Accurate measurement and prediction of outdoor noise are necessary for regulatory compliance, environmental impact assessment, and validating the design of noise control measures.

Outdoor sound level measurement techniques

Sound level meters (SLMs) are the primary measurement tool. Measurements follow standardized protocols that specify:

Microphone height: typically 1.2–1.5 m above ground for community noise, or 4 m for strategic noise mapping
Microphone orientation: usually free-field or random-incidence, depending on the meter type
Windscreens: foam covers are essential to reduce wind-induced noise on the microphone
Averaging time: short-term measurements (e.g., 15 minutes) for spot checks; long-term monitoring (days to weeks) for capturing temporal patterns

Long-term unattended monitoring stations are increasingly used to capture how noise levels vary with time of day, day of week, and changing weather conditions.
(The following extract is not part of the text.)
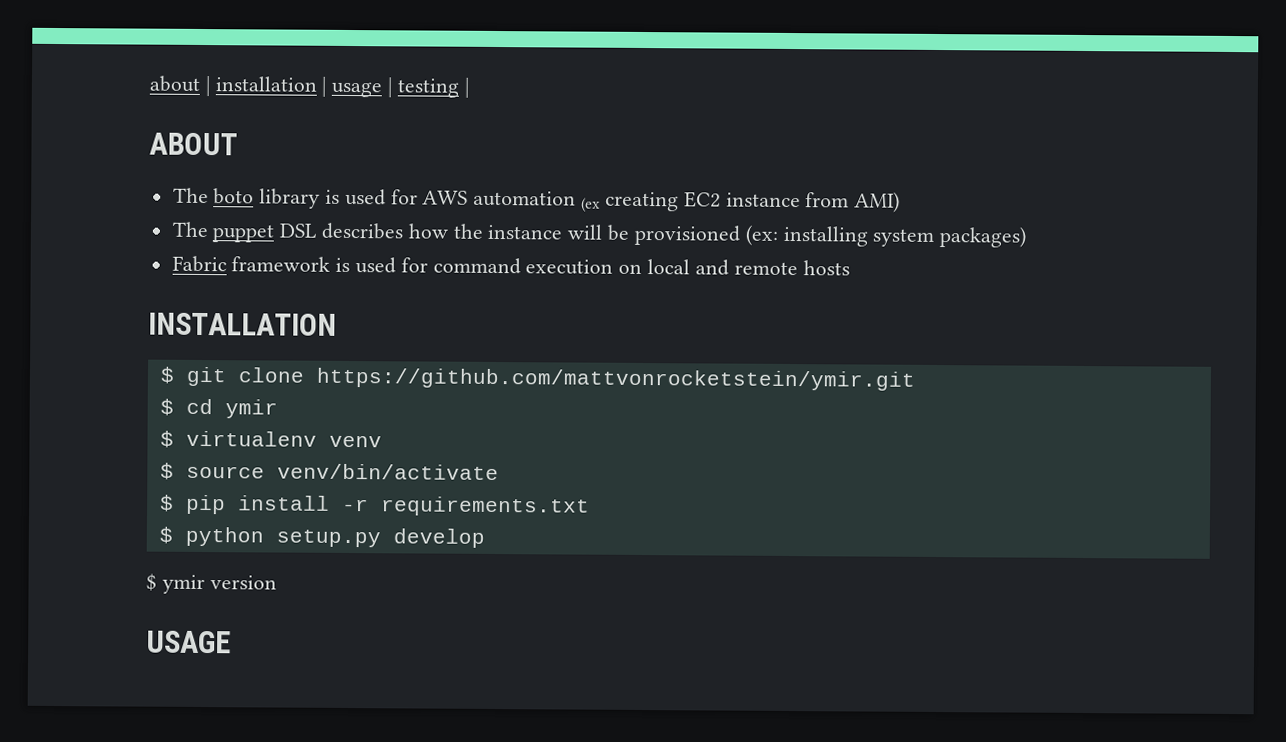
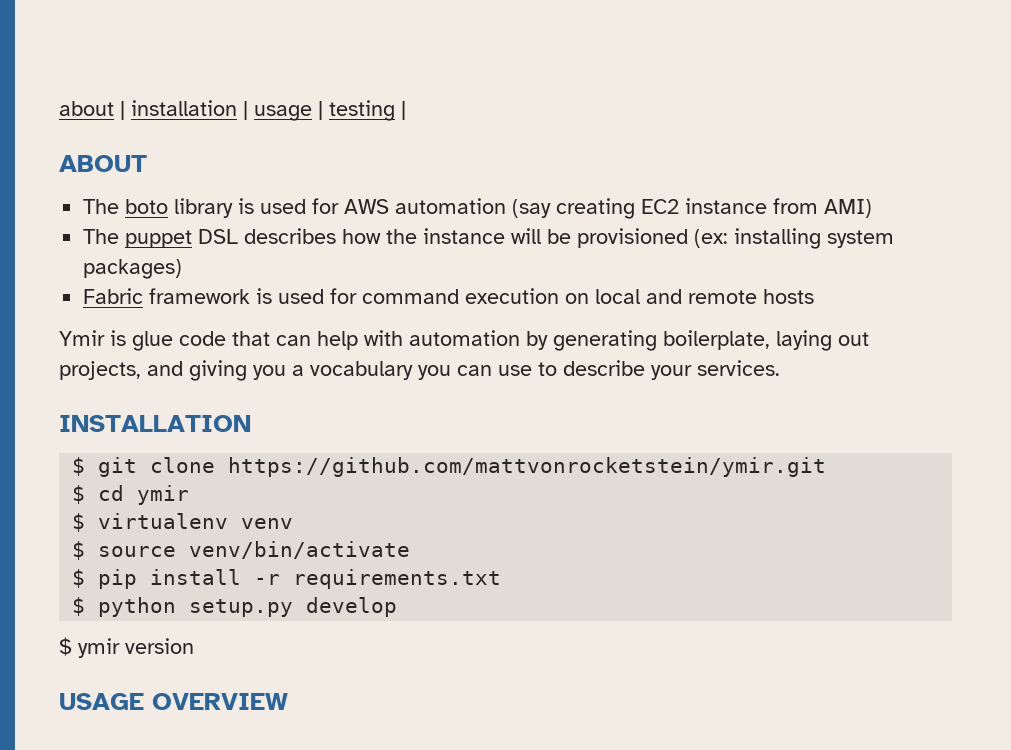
[581,197,602,213] (ex -> [512,199,552,218] (say
(850, 268) none -> [59,330,869,351] [59,360,780,381] // Ymir is glue code that can help with automation by generating boilerplate, laying out projects, and giving you a vocabulary you can use to describe your services.
(231, 642) none -> [152,693,288,710] OVERVIEW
These provide a much more complete picture than spot measurements alone.

Noise monitoring equipment and standards

All measurement equipment must meet recognized performance standards:

IEC 61672 specifies accuracy classes for sound level meters (Class 1 for precision measurements, Class 2 for general field use)
Regular calibration (both field checks with a calibrator before/after measurements and periodic laboratory calibration) is required to maintain data validity

Modern monitoring systems can include acoustic cameras (beamforming arrays) for source identification and remote data transmission for real-time monitoring. Data logging and analysis software processes the raw measurements into standard metrics ( $L_{Aeq}$ , $L_{den}$ , percentile levels) for reporting and regulatory comparison.
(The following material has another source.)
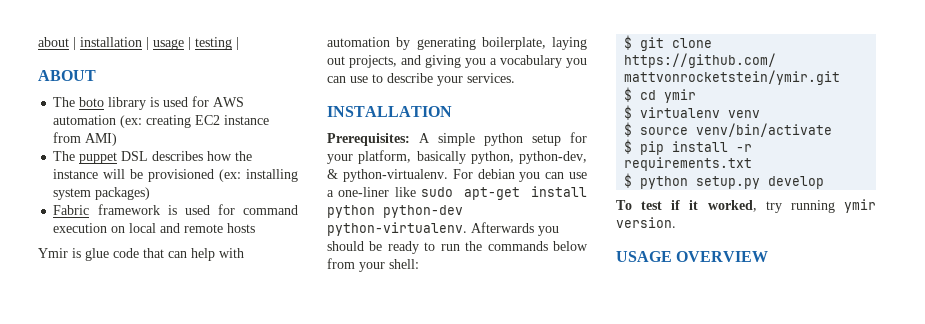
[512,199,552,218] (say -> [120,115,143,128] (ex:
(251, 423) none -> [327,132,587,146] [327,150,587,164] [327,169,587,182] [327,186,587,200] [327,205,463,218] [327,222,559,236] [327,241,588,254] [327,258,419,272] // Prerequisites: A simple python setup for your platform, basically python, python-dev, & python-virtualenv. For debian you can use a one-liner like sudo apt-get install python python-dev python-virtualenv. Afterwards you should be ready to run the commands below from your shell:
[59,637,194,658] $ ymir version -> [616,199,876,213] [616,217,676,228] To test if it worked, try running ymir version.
Validation of propagation model predictions

Model validation compares predicted noise levels against actual field measurements to assess reliability. The process involves:

Collect field measurements at multiple receiver locations under documented meteorological conditions.
Run the model using the same source data, terrain, ground cover, and atmospheric conditions present during the measurements.
Compare predicted vs. measured levels at each receiver point.
Quantify agreement using statistical metrics such as root-mean-square error ( $RMSE$ ) or the coefficient of determination ( $R^2$ ).
Identify systematic discrepancies that may indicate missing physical effects or incorrect input parameters, and refine the model accordingly.

Validation should cover a range of conditions: different meteorological scenarios, various source-receiver distances, and different terrain types. A model that performs well only under one set of conditions may not be reliable for general use.